Tout cela est bien sûr loin d’être inévitable. Mais ceux qui sont tentés de croire que les États-Unis pourraient mettre fin à la guerre en cessant simplement d’aider l’Ukraine devraient réfléchir sérieusement à ces possibilités. Et ceux qui insistent sur le fait que l’Occident peut simplement continuer à fournir de l’aide à l’Ukraine devraient reconnaître que les tendances actuelles sont de mauvais augure pour la stratégie « aussi longtemps qu’il le faudra » de l’administration Biden, que ce soit pour gagner la guerre ou pour transformer l’Ukraine en un État forteresse prospère, capable de repousser les Russes pendant de nombreuses années à venir.

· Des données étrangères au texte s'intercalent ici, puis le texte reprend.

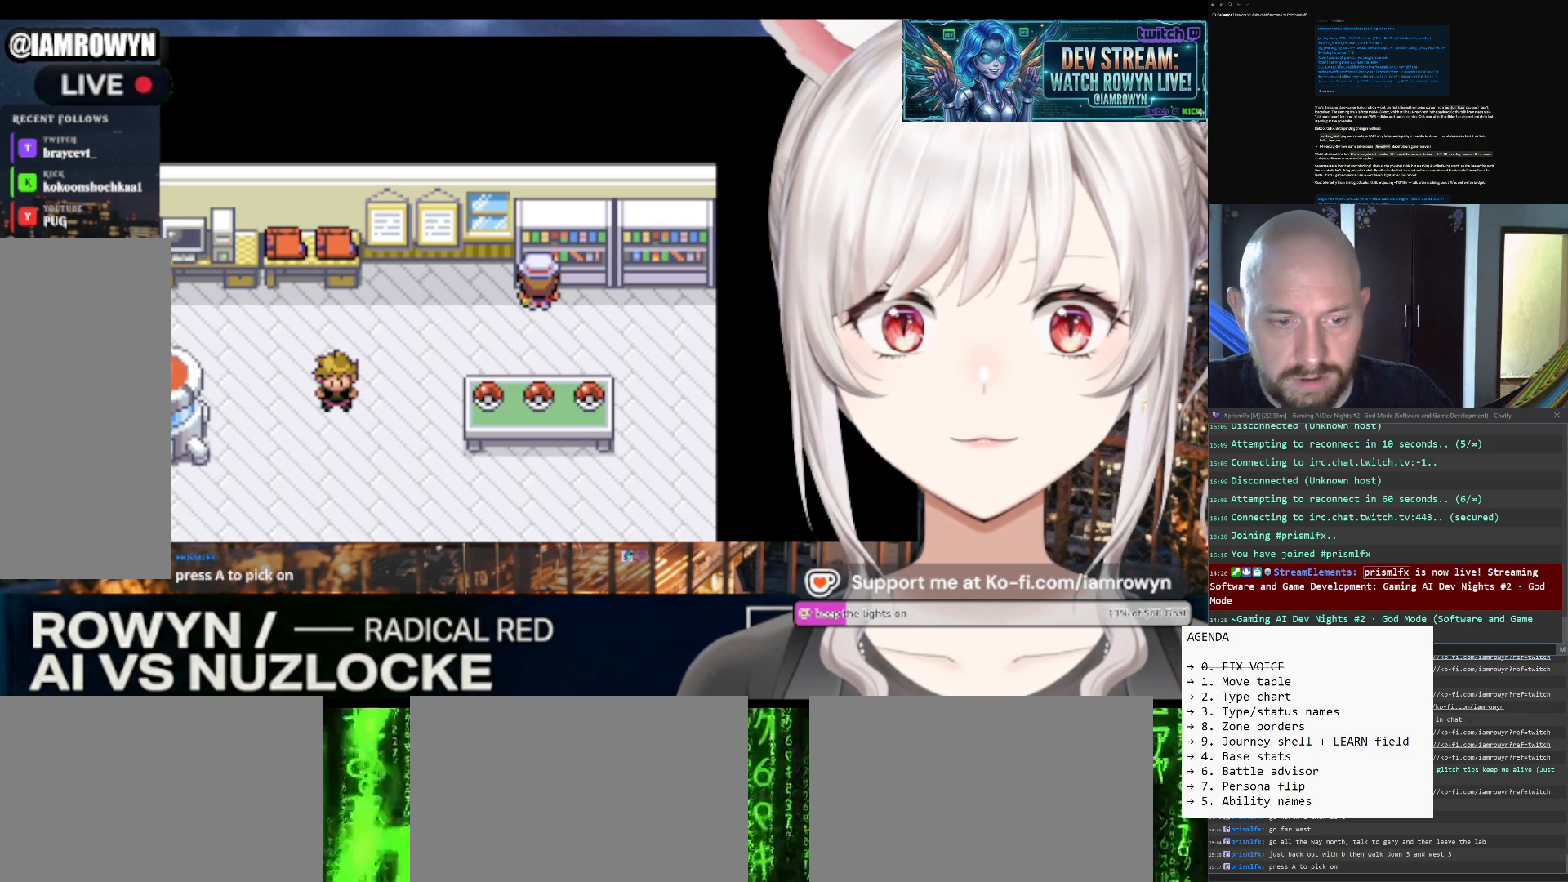
{"buttons": ["B"], "events": []}
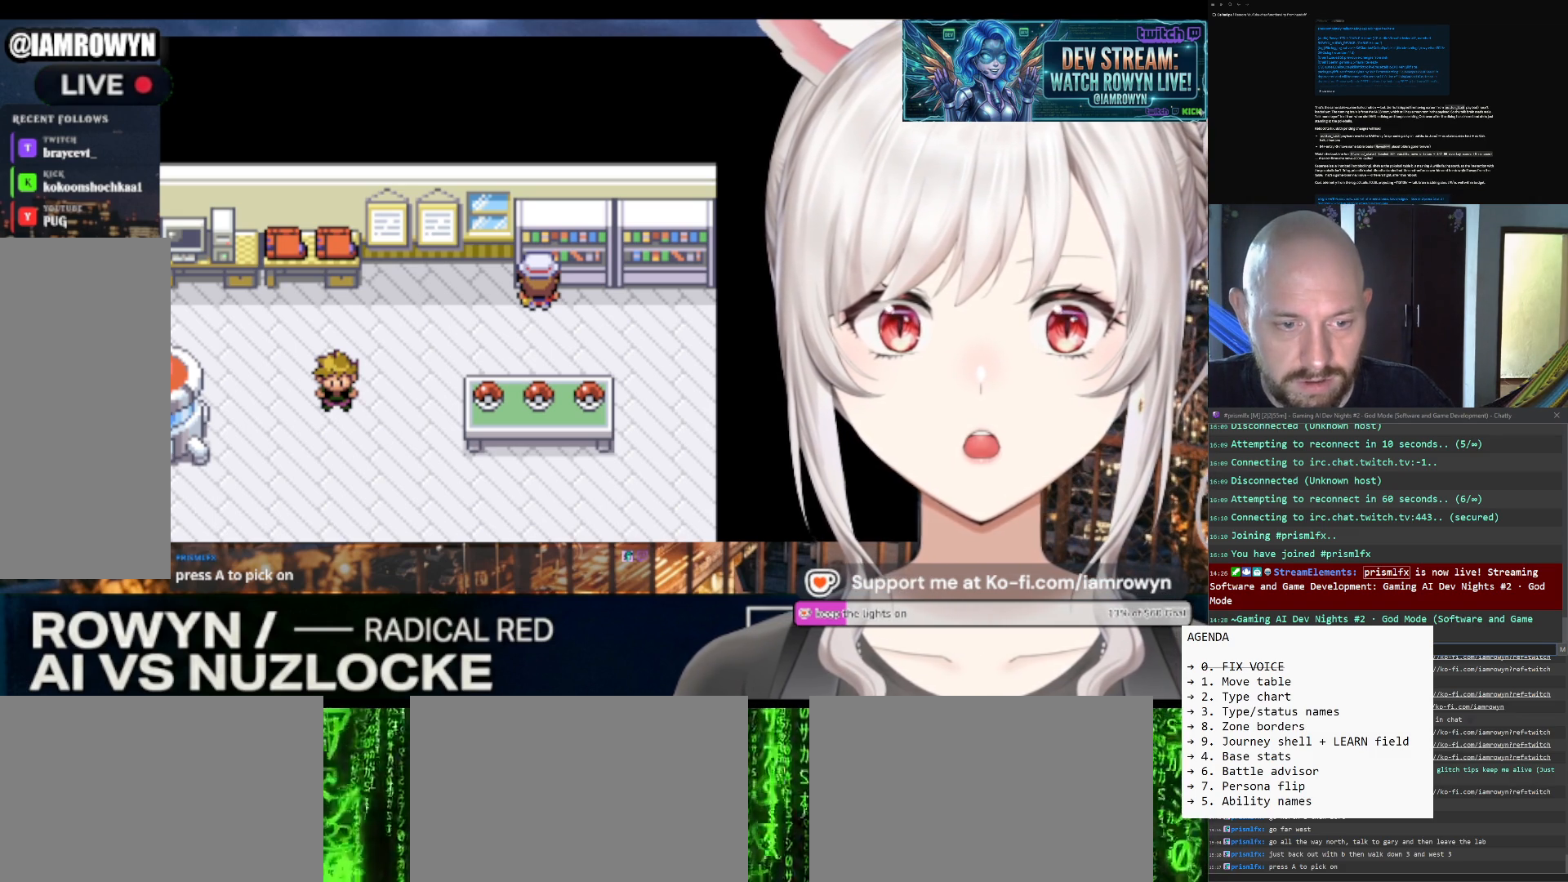
{"buttons": ["B"], "events": []}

Pour éviter de telles éventualités, il faudra faire des compromis. La Maison Blanche devra faire des compromis avec les opposants nationaux à l’aide en expliquant clairement – au moins à huis clos – ses plans pour associer l’aide militaire à une stratégie de sortie viable. Les opposants à l’aide devront faire des compromis avec les partisans de l’aide pour s’assurer que l’Ukraine ne s’effondre pas complètement, avec toutes les conséquences que cela implique pour l’Occident et le monde.

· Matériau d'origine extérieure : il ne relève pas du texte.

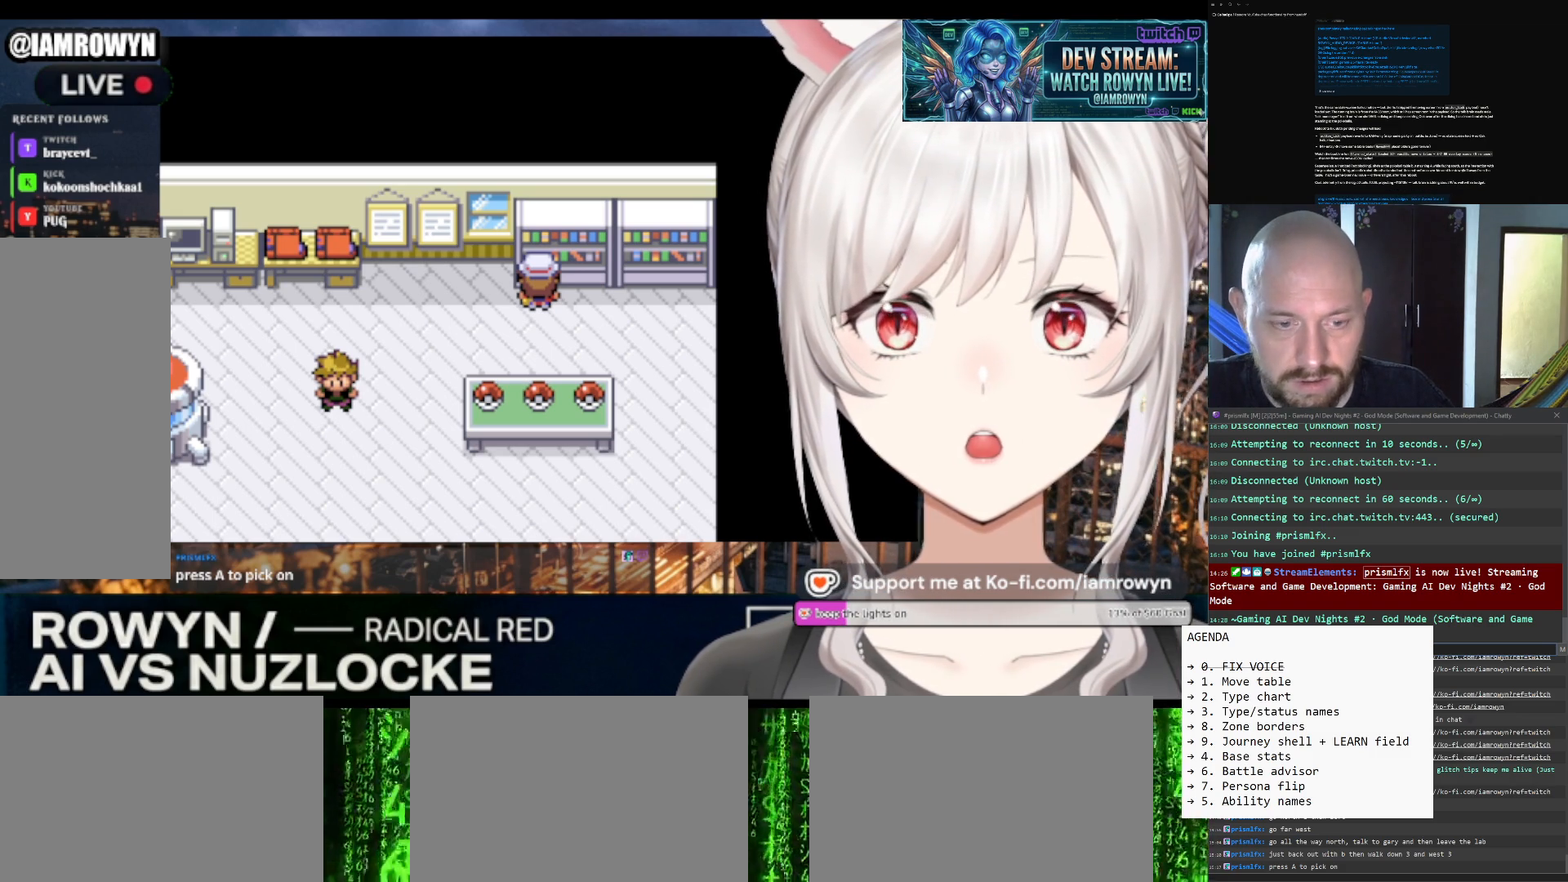
{"buttons": ["B"], "events": []}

L’Occident et la Russie devront chacun faire des compromis – pas nécessairement sur le territoire, mais certainement sur l’architecture plus large de la sécurité européenne et sur la place de l’Ukraine dans cette architecture.
Un compromis est rarement possible si les deux parties n’ont pas de cartes à jouer dans les négociations. Les États-Unis ne doivent pas retirer des cartes de leur jeu en mettant fin unilatéralement à l’aide à l’Ukraine ou en les jouant prématurément. Mais s’ils n’agissent pas rapidement pour compléter l’aide par la diplomatie, ils pourraient se rendre compte que l’occasion de jouer leurs cartes s’est soudainement évanouie.
George Beebe a passé plus de vingt ans au gouvernement en tant qu’analyste du renseignement, diplomate et conseiller politique, notamment en tant que directeur de l’analyse de la Russie à la CIA et conseiller du vice-président Cheney sur les questions relatives à la Russie. Son livre, The Russia Trap : How Our Shadow War with Russia Could Spiral into Nuclear Catastrophe (2019), met en garde contre le fait que les États-Unis et la Russie pourraient tomber dans une dangereuse confrontation militaire semblable à la situation à laquelle nous sommes confrontés aujourd’hui à propos de l’Ukraine.